J'ai retrouvé un article intéressant dans mes archives, un article de La Presse du 28 janvier 1988. On y rapporte les réactions de certains ministres du gouvernement Bourassa relativement à plusieurs reportages télévisés montrant qu'il y avait dans les urgences des patients «cordés dans les corridors», à qui on «demandait d'attendre plusieurs heures». L'attaché de presse de Thérèse Lavoie-Roux, ministre de la Santé de l'époque, explique qu'il faut éviter de «dramatiser la situation», qu'il s'agit d'une situation temporaire, d'un phénomène dû à une période de pointe (moi, je dis que 17 ans pour une situation temporaire, c'est plutôt long...). On affirmait même que l'ouverture d'une nouvelle construction réservée aux urgences de l'hôpital Saint-Luc allait régler le problème de l'engorgement dans cet établissement! La solution proposée par le président du Conseil du trésor Paul Gobeil en 1988: une meilleure coordination des ressources disponibles, une meilleure organisation du système. Hum... j'ai déjà entendu ça quelque part….

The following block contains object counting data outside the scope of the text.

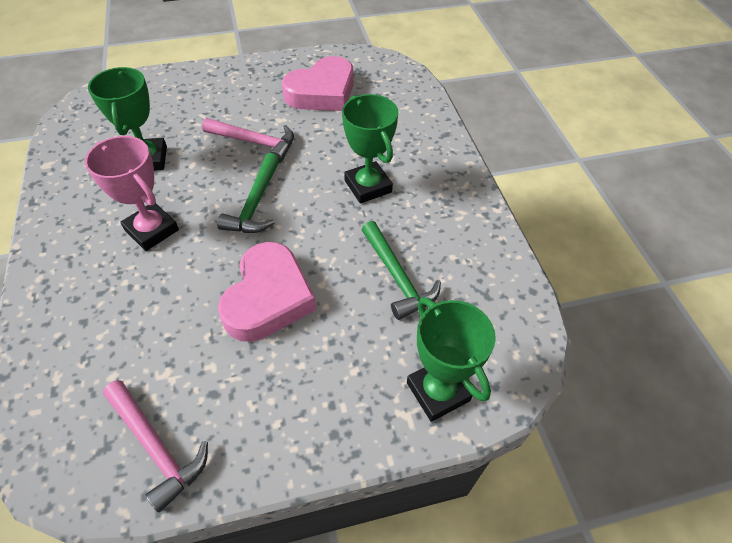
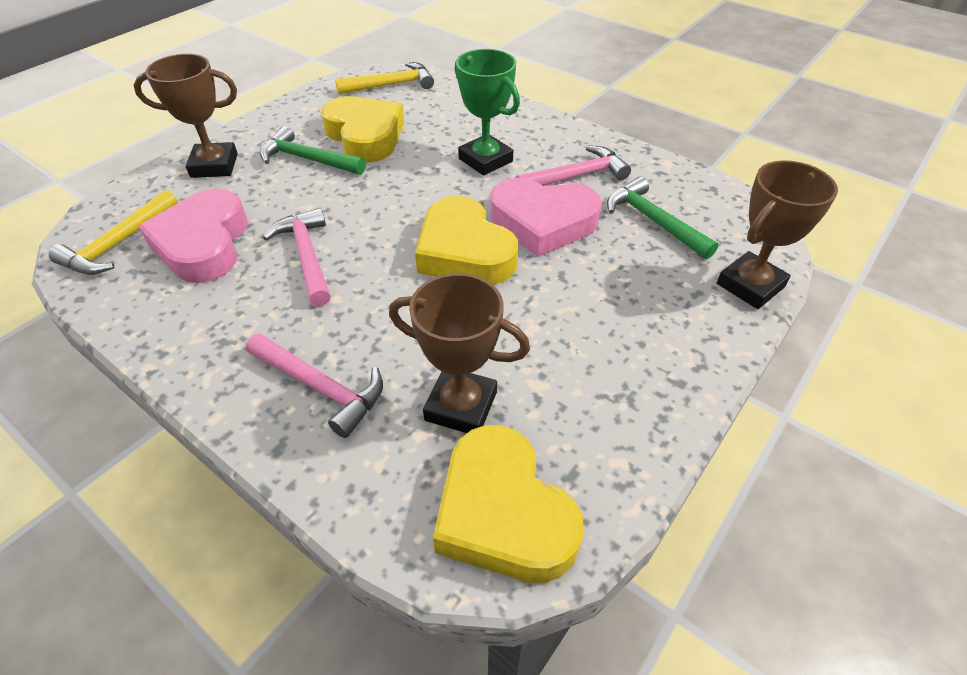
brown trophy: none = 0 -> [134,54,238,178] [389,273,530,433] [717,160,838,309] = 3
green trophy: [88,67,167,171] [342,94,399,204] [407,297,496,422] = 3 -> [455,49,520,176] = 1
pink hammer: [103,380,208,513] [202,118,294,163] = 2 -> [246,333,383,438] [263,208,331,306] [516,145,631,186] = 3
pink trophy: [85,136,179,251] = 1 -> none = 0
yellow hammer: none = 0 -> [49,190,178,275] [335,62,434,95] = 2
yellow heart: none = 0 -> [321,96,404,162] [415,196,518,285] [433,425,584,583] = 3

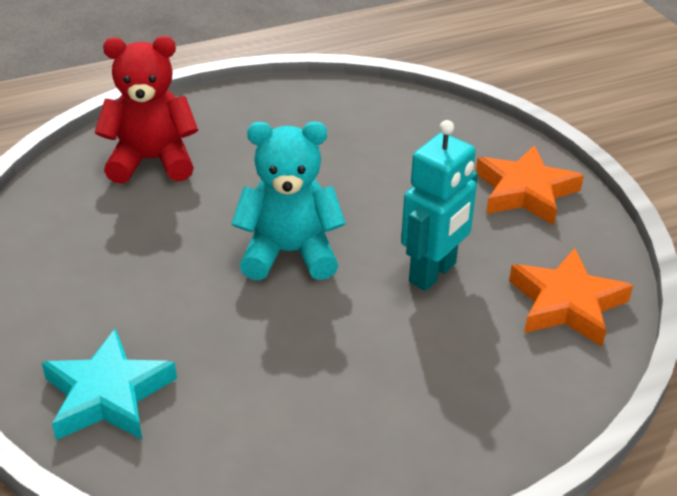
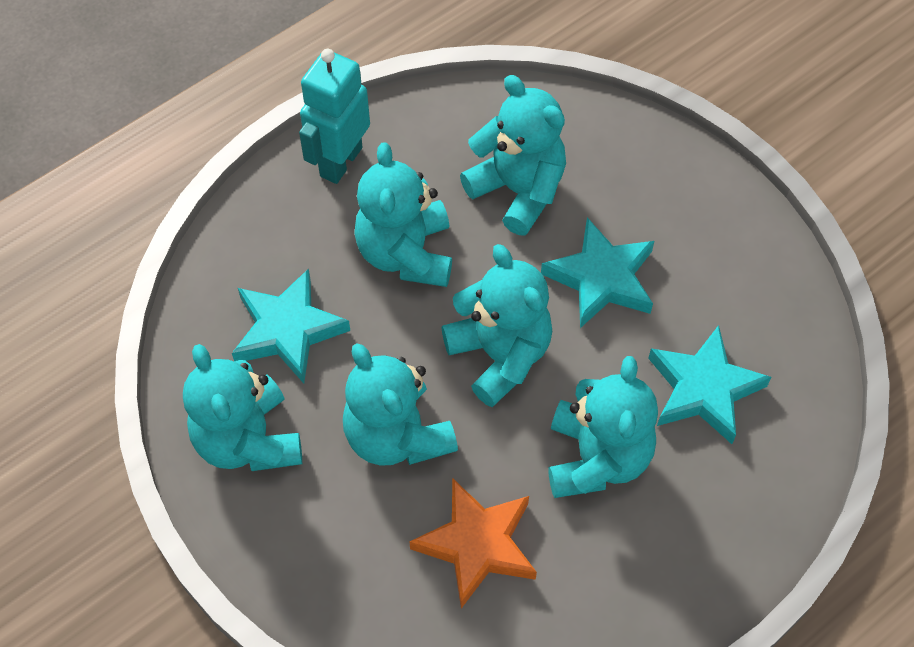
orange star: [476,145,584,225] [509,248,633,347] = 2 -> [409,478,537,609] = 1
red teddy bear: [95,36,198,184] = 1 -> none = 0
turquoise star: [42,328,177,440] = 1 -> [232,269,350,383] [541,217,654,328] [648,325,771,444] = 3
turquoise teddy bear: [231,122,346,280] = 1 -> [183,344,302,471] [343,343,458,466] [354,142,452,287] [441,244,552,407] [460,75,566,235] [548,356,658,498] = 6

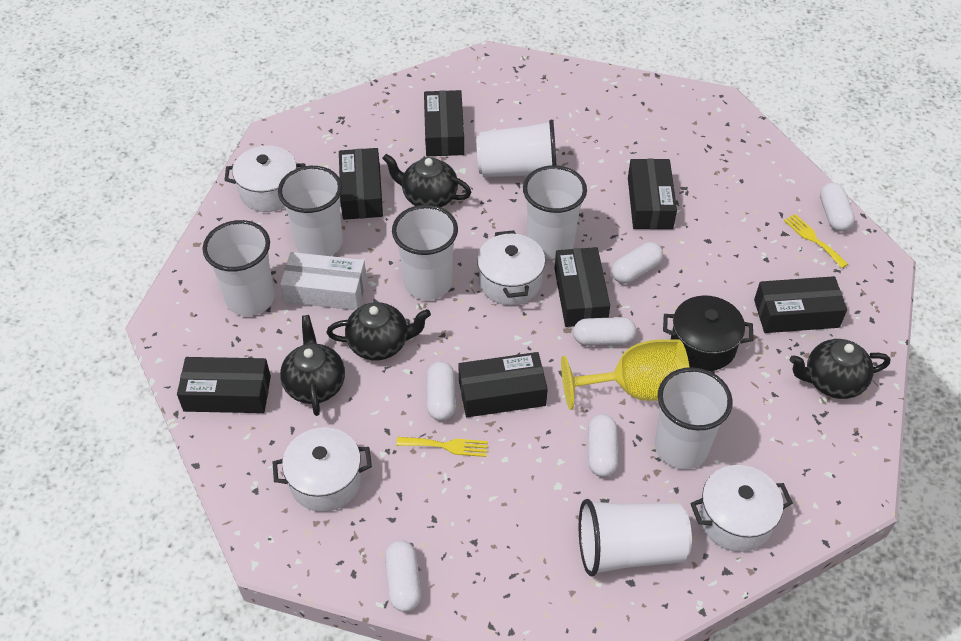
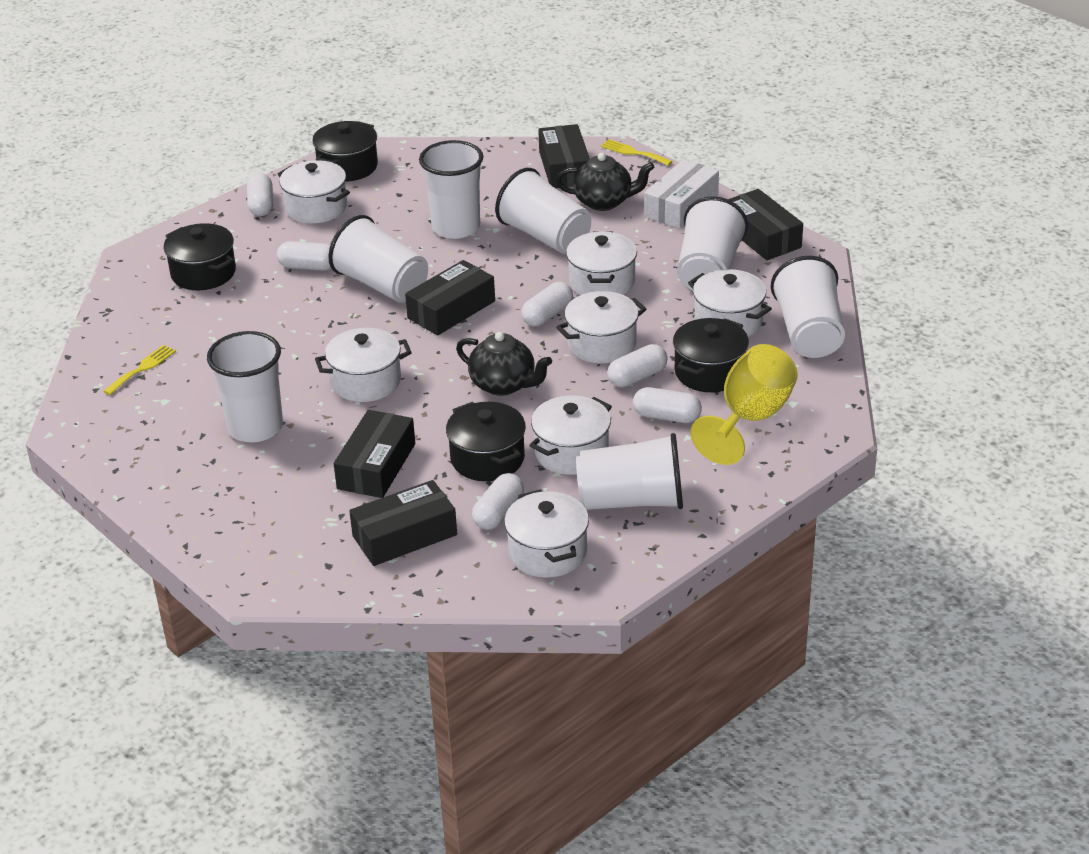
black box: [177,357,271,413] [339,148,383,220] [424,90,464,156] [458,352,548,417] [555,247,610,327] [628,159,677,229] [754,276,847,333] = 7 -> [334,410,415,498] [349,480,457,566] [405,260,495,336] [538,124,590,188] [728,189,803,260] = 5
black pot: [663,295,753,371] = 1 -> [163,223,236,290] [312,121,378,182] [446,402,526,481] [673,318,749,392] = 4
black teapot: [280,315,345,416] [327,302,431,361] [382,154,471,207] [790,339,890,399] = 4 -> [456,332,552,396] [556,153,654,211] = 2
white pot: [225,146,306,212] [272,427,372,512] [477,230,546,305] [690,465,793,552] = 4 -> [278,160,350,224] [315,328,412,402] [504,489,589,578] [529,395,612,475] [556,291,646,363] [566,231,637,295] [688,269,772,337] = 7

Mais Paul Gobeil n'avait pas tort sur toute la ligne. Il insistait pour dire qu'injecter plus de fonds dans la santé n'améliorerait pas la situation. Il avait tout à fait raison. En 1988, selon Paul Gobeil lui-même, les dépenses des services sociaux représentaient un tiers du budget du gouvernement provincial. «C'est à mon point de vue la limite de nos capacités», estimait-il. Aujourd'hui, moins de 20 ans plus tard, c'est 43% du budget qui est consacré à la santé. Et les listes d'attente s'allongent, les pénuries de médecins et de personnel infirmier s'aggravent, les infections au Clostridium difficile tuent des patients par dizaines, les hôpitaux sont délabrés et les urgences débordent même hors des soi-disant périodes de pointe. Je viens d'entendre Henri Massé de la FTQ évoquer des scénarios d'apocalypse si le gouvernement provincial n'invoque pas la clause dérogatoire pour se soustraire au jugement de la Cour suprême. Hein? Ça peut être pire? Malgré son parler aux accents de joual, je vous parie qu'il n'aura jamais à séjourner dans le «Corridor du Peuple», celui-là.
L'intérêt de cet article de 1988 ne s'arrête pas là. Paul Gobeil tenait à cette époque des propos timides, mais sensés. Il affirmait n'être pas opposé au principe d'une participation du privé dans la santé, en insistant toutefois qu'il n'était pas favorable au développement d'une médecine à deux vitesses. Il pensait même que le secteur privé assurerait probablement de meilleurs services parce que «historiquement, quand l'entreprise privée a été dans un secteur, la situation a été améliorée». Cerise sur le sundae, il concluait que les Québécois devraient s'interroger sur l'avantage de certaines privatisations et qu'il était favorable à ce «qu'au moins» des projets pilotes soient mis sur pied. Renversant! Révolutionnaire! Qu'a-t-il bien pu arriver à nos politiciens et nos leaders d'opinion entre 1988 et 2005? Lobotomie?
En terminant, anecdote amusante: Paul Gobeil, aujourd'hui homme d'affaires, est le conjoint de la juge Marie Deschamps de la Cour suprême. Cela étant, je potine et ne cherche pas à remettre en cause l'impartialité du juge Deschamps.